** TASK PROMPT **
In the records that follow, find the line with "prodlužuje se do 31.07.2020"; from there, retype every line exactly through the line with "udělení této výjimky není nutno žádat. ÚCL", which also belongs to the answer.

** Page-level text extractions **
______
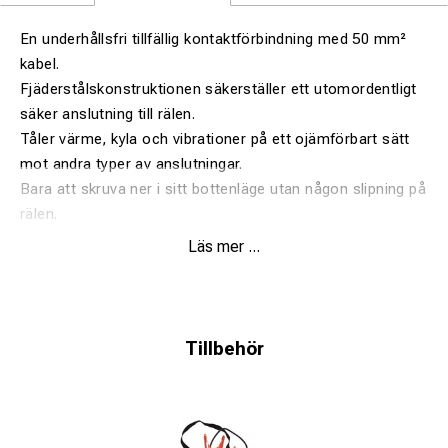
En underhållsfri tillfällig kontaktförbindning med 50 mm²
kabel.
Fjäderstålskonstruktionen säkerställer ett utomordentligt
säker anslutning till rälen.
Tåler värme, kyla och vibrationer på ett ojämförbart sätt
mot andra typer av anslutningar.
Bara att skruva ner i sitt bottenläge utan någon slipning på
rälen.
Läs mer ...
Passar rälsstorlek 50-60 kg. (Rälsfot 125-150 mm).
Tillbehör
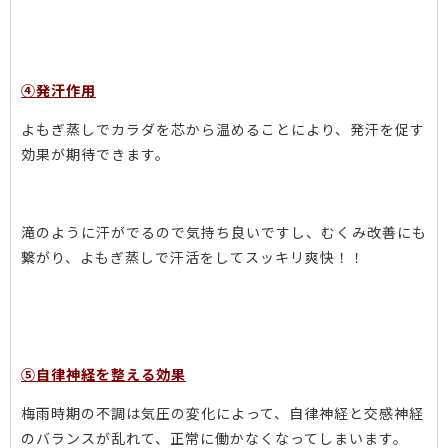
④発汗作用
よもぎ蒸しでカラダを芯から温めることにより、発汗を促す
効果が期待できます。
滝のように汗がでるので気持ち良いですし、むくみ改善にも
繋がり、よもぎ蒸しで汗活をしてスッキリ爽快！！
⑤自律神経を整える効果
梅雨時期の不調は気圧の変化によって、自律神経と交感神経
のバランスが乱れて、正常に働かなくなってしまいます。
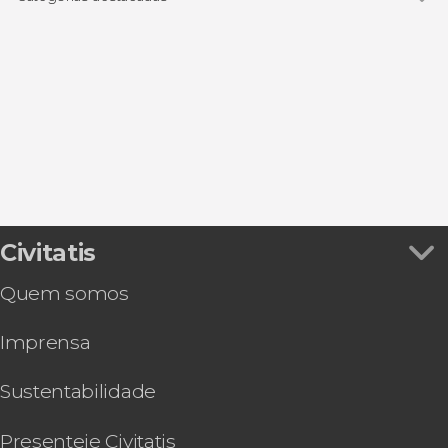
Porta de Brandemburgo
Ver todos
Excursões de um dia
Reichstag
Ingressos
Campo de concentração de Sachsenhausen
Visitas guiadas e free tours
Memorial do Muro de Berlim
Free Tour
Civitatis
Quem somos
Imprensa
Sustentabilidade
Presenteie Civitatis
______
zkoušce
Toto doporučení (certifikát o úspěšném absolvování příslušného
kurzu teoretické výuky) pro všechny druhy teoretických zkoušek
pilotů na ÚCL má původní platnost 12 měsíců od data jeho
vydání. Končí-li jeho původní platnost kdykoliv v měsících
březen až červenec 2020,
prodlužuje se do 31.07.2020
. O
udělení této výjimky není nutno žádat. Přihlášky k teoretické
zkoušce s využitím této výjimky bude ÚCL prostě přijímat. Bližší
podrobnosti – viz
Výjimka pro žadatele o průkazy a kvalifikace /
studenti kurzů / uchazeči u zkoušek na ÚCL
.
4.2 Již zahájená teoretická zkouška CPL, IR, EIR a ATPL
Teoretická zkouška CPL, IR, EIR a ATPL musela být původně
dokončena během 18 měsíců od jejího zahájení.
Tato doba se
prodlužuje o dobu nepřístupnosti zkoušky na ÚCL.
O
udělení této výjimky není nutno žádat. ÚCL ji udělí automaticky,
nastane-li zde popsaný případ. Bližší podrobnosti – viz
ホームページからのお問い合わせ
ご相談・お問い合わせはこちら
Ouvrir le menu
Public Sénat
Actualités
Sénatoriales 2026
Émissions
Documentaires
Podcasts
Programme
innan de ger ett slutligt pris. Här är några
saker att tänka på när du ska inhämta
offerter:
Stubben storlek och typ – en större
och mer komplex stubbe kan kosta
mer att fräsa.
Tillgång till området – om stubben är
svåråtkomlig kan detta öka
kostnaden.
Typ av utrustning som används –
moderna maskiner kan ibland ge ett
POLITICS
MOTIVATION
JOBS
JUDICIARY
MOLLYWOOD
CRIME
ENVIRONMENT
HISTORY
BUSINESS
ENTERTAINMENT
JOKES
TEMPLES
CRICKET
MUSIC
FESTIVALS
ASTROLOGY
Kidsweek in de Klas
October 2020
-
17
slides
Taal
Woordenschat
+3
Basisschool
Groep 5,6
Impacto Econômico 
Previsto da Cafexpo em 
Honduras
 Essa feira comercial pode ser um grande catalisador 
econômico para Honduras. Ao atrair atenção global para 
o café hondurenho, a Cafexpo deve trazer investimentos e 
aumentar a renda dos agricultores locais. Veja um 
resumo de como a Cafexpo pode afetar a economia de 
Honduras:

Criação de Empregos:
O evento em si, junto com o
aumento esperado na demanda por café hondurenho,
______
** RESULT **
prodlužuje se do 31.07.2020
. O
udělení této výjimky není nutno žádat. Přihlášky k teoretické
zkoušce s využitím této výjimky bude ÚCL prostě přijímat. Bližší
podrobnosti – viz
Výjimka pro žadatele o průkazy a kvalifikace /
studenti kurzů / uchazeči u zkoušek na ÚCL
.
4.2 Již zahájená teoretická zkouška CPL, IR, EIR a ATPL
Teoretická zkouška CPL, IR, EIR a ATPL musela být původně
dokončena během 18 měsíců od jejího zahájení.
Tato doba se
prodlužuje o dobu nepřístupnosti zkoušky na ÚCL.
O
udělení této výjimky není nutno žádat. ÚCL ji udělí automaticky,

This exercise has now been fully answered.